Roman Merga | Economics

I am an Economist at IMF's Asia and Pacific Department. I received my PhD in Economics from the University of Rochester.

My main research interests focus in International Economics, Macroeconomics, and firm heterogeneity.

University of Rochester

Principles of Economics

(Undergraduate) Summer 2020: Instructor


(Graduate) Fall 2018, 2019, 2020: Teaching Assistant

Money, Credit and Banking

(Undergraduate) Spring 2019: Teaching Assistant

Pricing Policies

(Graduate) Fall 2018, 2019: Teaching Assistant (Simon Business school)

Intermediate Macroeconomics

(Undergraduate) Spring 2018: Teaching Assistant


Working papers

International Trade, Volatility, and Income Differences

(Job Market Paper)

Developing countries trade less than rich countries. I show that this lack of involvement in trade arises because high domestic volatility discourages exporters' investments in foreign market access. At the cross-country level, I find that country's TFP volatility explains 40% of the relationship between trade and GDP per capita. Using Colombian micro-level data, I document that exporters facing higher domestic sales volatility export less. In industries with more domestic sales volatility, new exporters expand relatively less over their life cycle. This dampening of the firm-level export expansion path is more severe in products with more variable markups. Motivated by these novel firm-level findings, I develop an international trade model with new exporter dynamics and non-CES demand that can account for the novel facts at the firm and the cross-country levels. These findings suggest that trade frictions calculated using static trade models reflect the interactions of domestic volatility and exporters’ investment decisions to grow into foreign markets. Indeed my quantitative findings show that the volatility differences across countries are equivalent to a 30% higher trade cost in developing economies. These volatility differences account for 40% of the differential trade cost estimated by static models.

Real Exchange Rate Uncertainty Matters. Trade, Shipping Lags, and Default

Using a new time-varying measure of real exchange rate uncertainty, I show that there is a negative relation between real exchange rate uncertainty and international trade at the aggregate level. A one standard deviation increase in the real exchange rate uncertainty is associated with a 5% drop in total trade over GDP. Then, using Colombian firm-level data, I document 3 firm-level facts consistent with the existence of a precautionary margin in international trade. When real exchange rate uncertainty increases exporters, 1) reduce their export intensity; 2) are more likely to stop exporting and 3) less likely to start exporting to new markets. Additionally, I find that this behavior is mostly explained by those exporters paying higher interest rates and facing higher shipping lags. These results contrast with the predictions from standard sunk cost models of international trade. As a consequence, these models will under-estimate the effects that real exchange uncertainty has on international trade flows. To overcome this issue, I incorporate firm-level debt default and international shipping lags into a standard dynamic model of trade. In the new model, an increase in the real exchange rate uncertainty increases the probability for exporters to end up in a financially vulnerable situation. To hedge against this risk, exporters respond by increasing mark-ups or quitting the export market, generating a drop in aggregate exports through both the intensive and the extensive margin of trade. Once this extension is calibrated to match firm-level Colombian data, it predicts that a one standard deviation increase in the real exchange rate uncertainty generates a drop in total exports of around 6%.

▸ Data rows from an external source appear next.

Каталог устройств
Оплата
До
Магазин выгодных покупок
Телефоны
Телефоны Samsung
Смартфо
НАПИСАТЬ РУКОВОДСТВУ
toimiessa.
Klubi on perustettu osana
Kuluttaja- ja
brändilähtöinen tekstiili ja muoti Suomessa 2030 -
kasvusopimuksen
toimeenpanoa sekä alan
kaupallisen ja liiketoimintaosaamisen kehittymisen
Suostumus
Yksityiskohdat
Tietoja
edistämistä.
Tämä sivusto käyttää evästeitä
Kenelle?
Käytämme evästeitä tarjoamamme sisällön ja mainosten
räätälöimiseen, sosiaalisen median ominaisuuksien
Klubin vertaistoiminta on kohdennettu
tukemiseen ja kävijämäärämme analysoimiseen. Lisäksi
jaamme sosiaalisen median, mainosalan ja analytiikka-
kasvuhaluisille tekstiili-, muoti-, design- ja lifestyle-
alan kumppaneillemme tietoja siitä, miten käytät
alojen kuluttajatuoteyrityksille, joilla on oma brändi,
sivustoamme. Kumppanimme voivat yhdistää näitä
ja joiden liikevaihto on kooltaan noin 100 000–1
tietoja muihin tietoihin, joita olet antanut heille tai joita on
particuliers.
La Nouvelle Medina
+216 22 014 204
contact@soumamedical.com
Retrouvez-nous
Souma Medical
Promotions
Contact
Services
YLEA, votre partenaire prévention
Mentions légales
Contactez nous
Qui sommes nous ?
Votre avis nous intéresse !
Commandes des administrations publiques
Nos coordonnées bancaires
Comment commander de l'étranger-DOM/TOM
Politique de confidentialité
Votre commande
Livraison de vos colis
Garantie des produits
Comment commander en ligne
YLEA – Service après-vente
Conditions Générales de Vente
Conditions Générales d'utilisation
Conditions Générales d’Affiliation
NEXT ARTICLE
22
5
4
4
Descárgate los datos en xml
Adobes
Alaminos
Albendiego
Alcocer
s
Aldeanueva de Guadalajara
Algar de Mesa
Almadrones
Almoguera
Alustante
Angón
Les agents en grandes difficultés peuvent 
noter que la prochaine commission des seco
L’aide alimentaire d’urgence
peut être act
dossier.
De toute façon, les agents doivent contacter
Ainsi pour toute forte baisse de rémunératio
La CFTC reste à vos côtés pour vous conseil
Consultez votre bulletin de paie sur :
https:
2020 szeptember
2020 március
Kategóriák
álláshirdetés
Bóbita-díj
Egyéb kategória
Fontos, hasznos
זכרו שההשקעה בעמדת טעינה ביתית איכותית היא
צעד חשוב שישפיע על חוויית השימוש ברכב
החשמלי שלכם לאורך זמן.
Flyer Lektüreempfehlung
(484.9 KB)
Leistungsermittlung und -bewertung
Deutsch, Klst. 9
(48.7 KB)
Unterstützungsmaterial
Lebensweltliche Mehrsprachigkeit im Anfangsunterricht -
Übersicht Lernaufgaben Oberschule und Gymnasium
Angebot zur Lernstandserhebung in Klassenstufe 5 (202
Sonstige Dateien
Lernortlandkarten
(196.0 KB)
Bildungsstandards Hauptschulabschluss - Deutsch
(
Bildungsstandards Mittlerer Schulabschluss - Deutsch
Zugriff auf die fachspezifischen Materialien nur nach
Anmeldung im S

Fighting Income Inequality With International Trade
(with Victor Hernandez and Nicholas Kozeniauskas)

How does international trade affect the wage distribution across workers? We use detailed employer-employee covering 1987 to 2004 to answer this question. Using a new instrumental variable approach to disentangle the effects that trade openness has over the distribution of income and wages, we document that an increase in local trade exposure reduces wage inequality. Furthermore, we show that this result is associated with changes happening at the within-industry and within-firm levels. These changes lead to increases in the relative demand for low-wage and low-skill type of worker. At the within-industry level, we show that trade openness reallocates workers towards small firms and low-skilled jobs. At the within-firm level, we find that small firms increase their labor intensity and the average amount of workers, while larger firms reduce it in response to changes in trade openness. We argue that these firm-level responses are the root of the increase in the relative demand for low-wage workers.

Selected work in progress

Pricing to Clients and the Pass-Through of Shocks
(with Armen Khederlarian)

Most of the studies on exporter's pricing behavior focus on discrimination across markets. Less attention has been paid to how firms price discriminate across their portfolio of customers. Using novel firm-to-firm transaction level data from Colombian exports, we document three facts. First, price dispersion at the seller-product level is non-negligible and a large fraction of it is accounted for by within destination variation. Second, clients with larger shares in the exporters' past revenues pay lower prices and their prices are adjusted more frequently. Third, prices paid by the largest clients are less sensitive to fluctuations in the exchange rate, especially when the currency appreciates. These results illustrate that firms actively price discriminate across their buyers and offer more favorable terms to their largest clients. We rationalize these facts with a model of heterogeneous buyers and sellers, costly search, random matching and menu costs.